*TASK REQUIREMENTS*. Here the job is to restate every entry word for word.

[Dataset entries]
+++++

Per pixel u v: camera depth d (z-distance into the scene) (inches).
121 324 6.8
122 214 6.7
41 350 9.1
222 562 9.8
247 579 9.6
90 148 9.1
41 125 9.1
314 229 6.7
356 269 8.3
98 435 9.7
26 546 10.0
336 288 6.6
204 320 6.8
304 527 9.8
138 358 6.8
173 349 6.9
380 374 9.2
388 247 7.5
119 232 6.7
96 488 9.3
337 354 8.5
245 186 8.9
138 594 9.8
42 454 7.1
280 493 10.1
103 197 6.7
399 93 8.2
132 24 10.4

+++++

*FINAL ANSWER*.
Per pixel u v: camera depth d (z-distance into the scene) (inches).
121 324 6.8
122 214 6.7
41 350 9.1
222 562 9.8
247 579 9.6
90 148 9.1
41 125 9.1
314 229 6.7
356 269 8.3
98 435 9.7
26 546 10.0
336 288 6.6
204 320 6.8
304 527 9.8
138 358 6.8
173 349 6.9
380 374 9.2
388 247 7.5
119 232 6.7
96 488 9.3
337 354 8.5
245 186 8.9
138 594 9.8
42 454 7.1
280 493 10.1
103 197 6.7
399 93 8.2
132 24 10.4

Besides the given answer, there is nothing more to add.